Jens Stoltenberg will become Norway's next central bank governor when his tenure as NATO secretary-general ends later this year, the Norwegian government announced Friday.
"I am grateful for the trust and am looking forward to taking on the job," Stoltenberg told an online news conference regarding the role he is set to start on December 1.
The current governor of Norges Bank, 70-year-old Oystein Olsen, is set to retire after holding the position since the beginning of 2011.
Former Norway PM with financial experience
Stoltenberg, 62, was the Norwegian finance minister from 1996 to 2000 and prime minister from 2000 to 2001. He became Norway's PM again in 2005, a position he held for a further eight years.
He will relinquish his role as NATO head at the end of September. "Mr. Stoltenberg has made clear that until that time, his focus remains firmly on his NATO responsibilities," an official from the alliance said in a statement.
Best person for the job
Finance Minister Trygve Slagsvold Vedum said he wanted to find "the best central bank governor for Norway, and I am confident that it is Jens Stoltenberg."
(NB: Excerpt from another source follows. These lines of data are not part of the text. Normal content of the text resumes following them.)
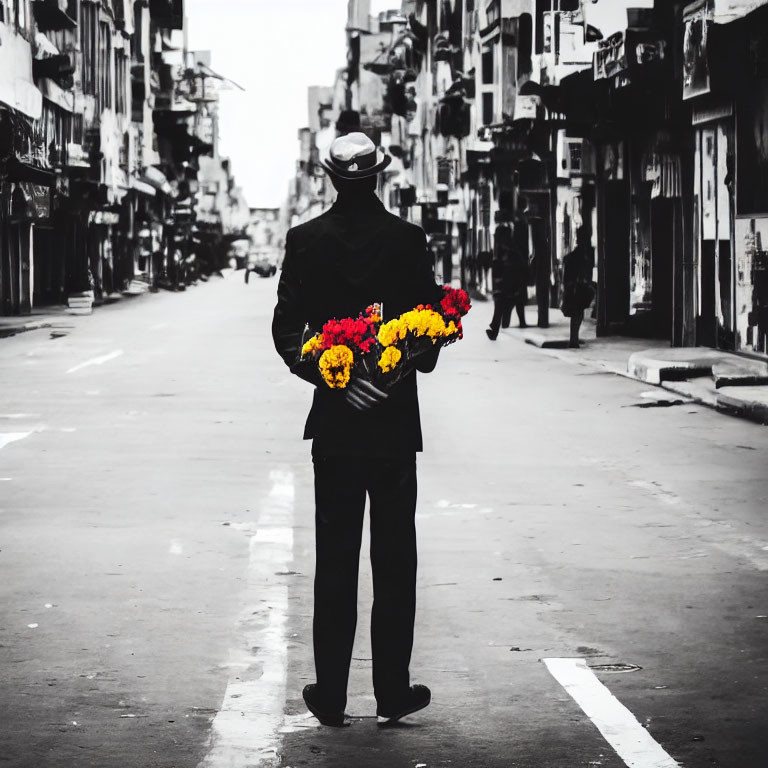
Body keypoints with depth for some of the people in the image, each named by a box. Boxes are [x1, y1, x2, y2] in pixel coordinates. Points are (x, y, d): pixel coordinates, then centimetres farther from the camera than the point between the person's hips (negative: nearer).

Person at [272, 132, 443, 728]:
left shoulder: (305, 241, -2)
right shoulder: (408, 239, -6)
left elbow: (286, 332, -7)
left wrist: (328, 377, -9)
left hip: (333, 417, 1)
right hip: (395, 417, -1)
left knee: (334, 560, 6)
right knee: (394, 557, 7)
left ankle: (331, 695, 8)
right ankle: (393, 692, 9)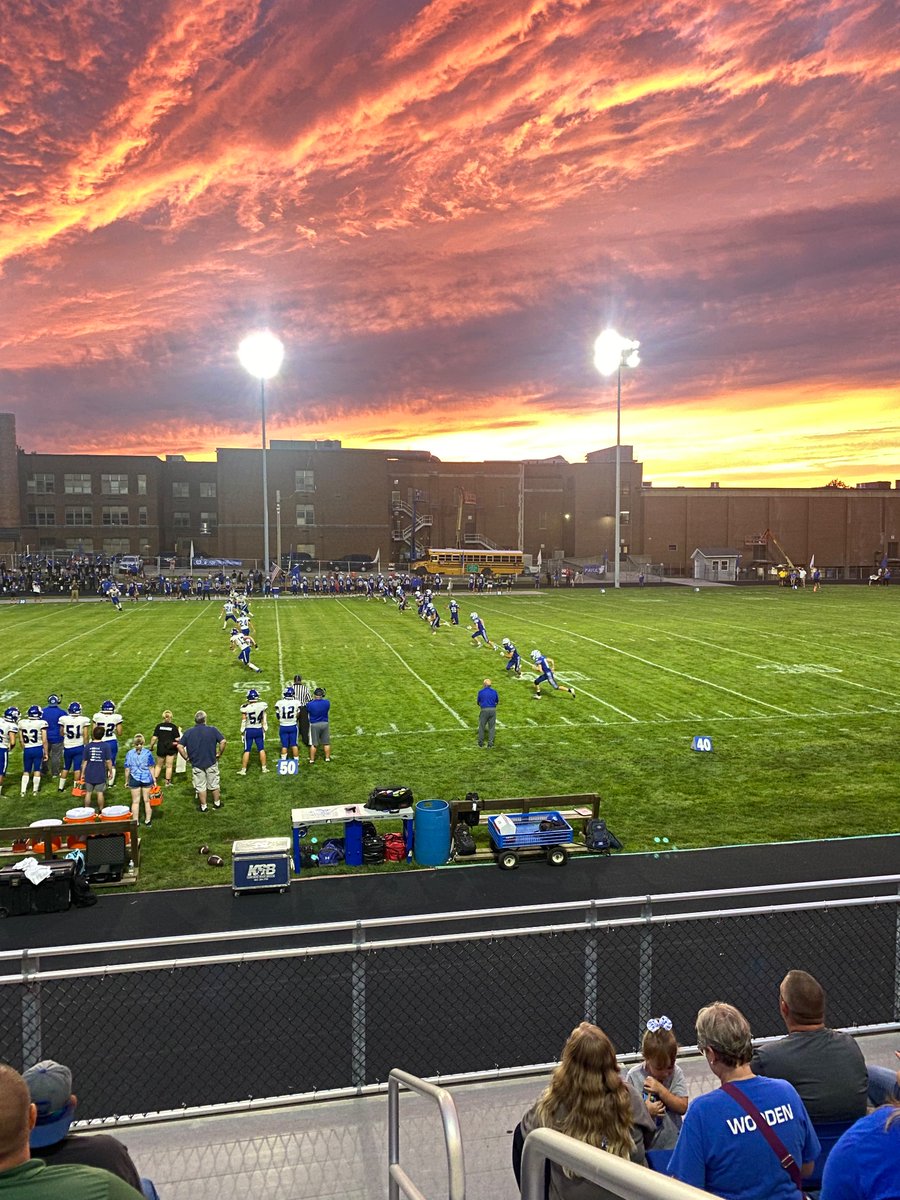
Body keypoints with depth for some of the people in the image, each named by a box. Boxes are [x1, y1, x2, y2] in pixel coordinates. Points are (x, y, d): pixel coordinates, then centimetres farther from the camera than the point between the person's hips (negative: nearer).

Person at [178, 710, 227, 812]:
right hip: (211, 763, 0)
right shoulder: (212, 730, -9)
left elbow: (179, 746, -8)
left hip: (196, 764, 0)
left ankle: (204, 807, 19)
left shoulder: (188, 732, -4)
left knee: (200, 786, 12)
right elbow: (223, 741, -16)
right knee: (214, 784, 17)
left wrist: (187, 758, 0)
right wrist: (219, 754, -4)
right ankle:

"The combination of financial background, understanding of society and a management experience few in Norway have, makes him very suitable as top manager of Norges Bank," he said in a statement.
He added that deputy governor Ida Wolden Bache will act as interim chief of the bank until Stoltenberg is able to assume the role.
During the press conference, Stoltenberg was questioned over his close personal relationship with Prime Minister Jonas Gahr Store, which could affect the bank's impartiality. Both are members of the Labor Party, but as the governor of the central bank, Stoltenberg has to be independent of the government.
"I have long experience from having friendships with people and I have integrity in relation not to sharing information when relevant. NATO is an example. I have dealt with many people where I have to take care of independence and not share much information," Stoltenberg said.
He became NATO secretary-general in 2014 and after a successful first term, his mandate at the Western military alliance was extended.
Stoltenberg has been praised for steering NATO through a difficult period, particularly during Donald Trump's stint as US president. At the time, Washington threatened not to help member countries that weren't spending enough on defense.
Theresa May among potential successors
His appointment at the helm of Norwegian banking comes as NATO plays a key role in the crisis between Russia and the West.
There is no obvious successor for Stoltenberg at NATO. According to alliance sources, former British Prime Minister Theresa May, Dutch Prime Minister Mark Rutte, Estonian Prime Minister Kaja Kallas, former EU foreign policy chief Federica Mogherini and Romanian President Klaus Iohannis have all been touted as possible candidates to succeed Stoltenberg.